Barrar Bill to Protect Seniors from Property Tax Hikes Moves Forward
HARRISBURG – The House Finance Committee approved legislation authored by Rep. Stephen E. Barrar (R-Chester/Delaware) that would freeze property taxes for senior citizens.

“For years the people of Pennsylvania have struggled with the burden of ever-increasing property taxes,” said Barrar. “Senior citizens have an especially difficult time with property taxes because they have increased so dramatically, but seniors live on fixed incomes. Freezing property taxes for older Pennsylvanians will help keep senior citizens in their homes, and it is the right thing to do.”
Barrar’s House Bill 873 would freeze the property taxes on primary residences for any Pennsylvanian who is at least 65 years of age, a widow or widower who is at least 50 years of age, or any person who is at least 18 years old and permanently disabled. If the residence is eventually sold or transferred, the property tax rate would become current, unless it is transferred to a surviving spouse who is at least 50 years of age.

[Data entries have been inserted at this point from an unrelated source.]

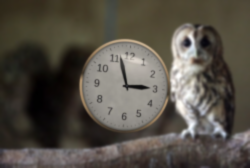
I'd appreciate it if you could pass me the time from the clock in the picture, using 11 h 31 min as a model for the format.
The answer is 2 h 57 min
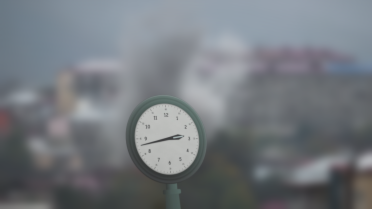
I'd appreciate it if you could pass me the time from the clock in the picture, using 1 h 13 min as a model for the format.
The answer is 2 h 43 min
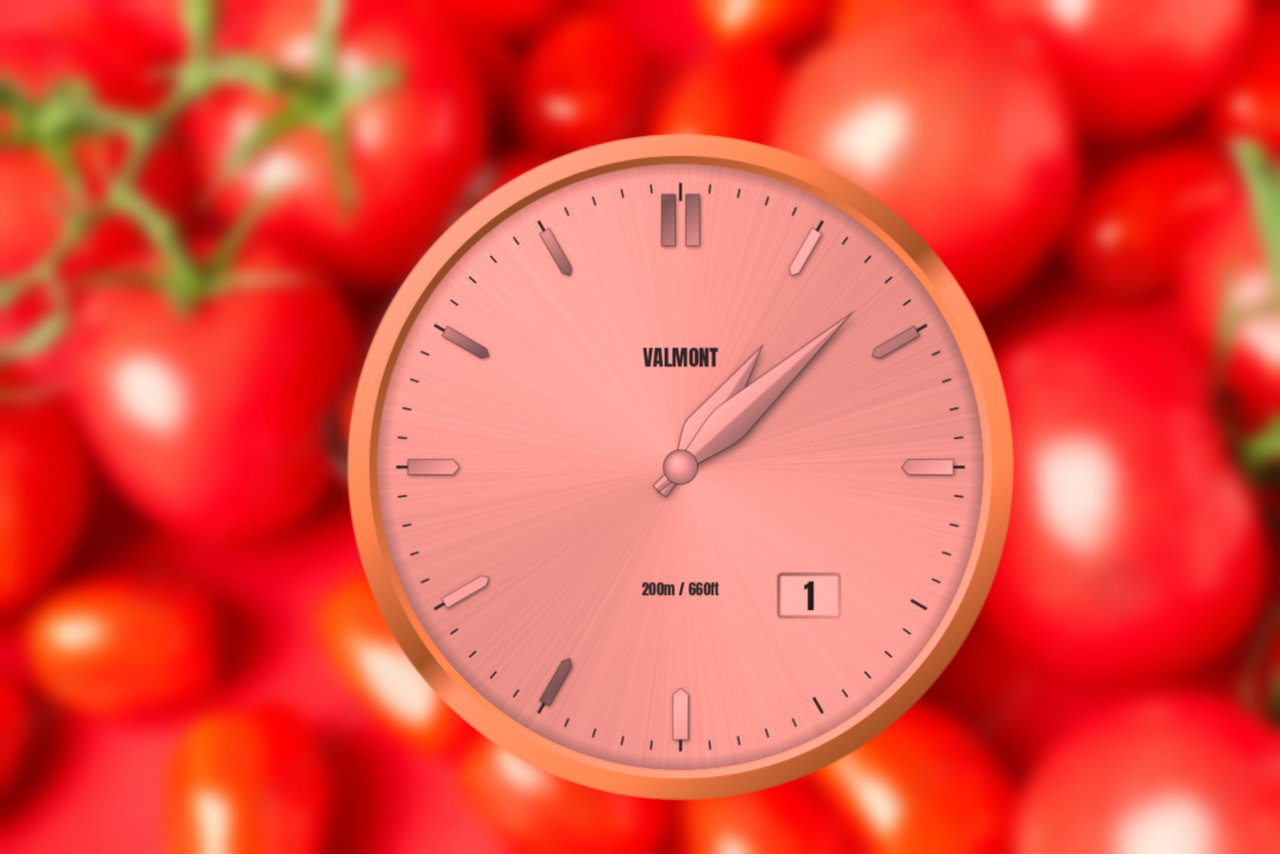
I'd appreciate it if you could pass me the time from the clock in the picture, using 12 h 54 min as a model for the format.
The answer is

“The Legislature has talked for years about property tax reform, but it has been unable to do anything meaningful,” said Barrar. “This legislation would have a genuinely positive impact on the lives of our senior citizens, who do not deserve to be taxed out of their homes. I am hopeful this legislation will be fast-tracked and approved by the end of this legislative session because it will provide real property tax relief.”
Eligible residents who wish to participate would be required to apply for the freeze with local taxing authorities. Barrar’s legislation would apply to school property taxes, as well as county and local property taxes. It would set a base payment for each claimant to reflect the property taxes due as of the 2009 tax year or the year the claimant becomes eligible. Local taxing authorities would be entitled to reimbursements from the state for any difference in the current tax rate and the base tax rate of all local claimants.
Barrar noted that this bill is only the first step toward the meaningful property tax reform taxpayers have been calling for, and that all Pennsylvanians deserve a more fair and equitable system for funding public education and local government.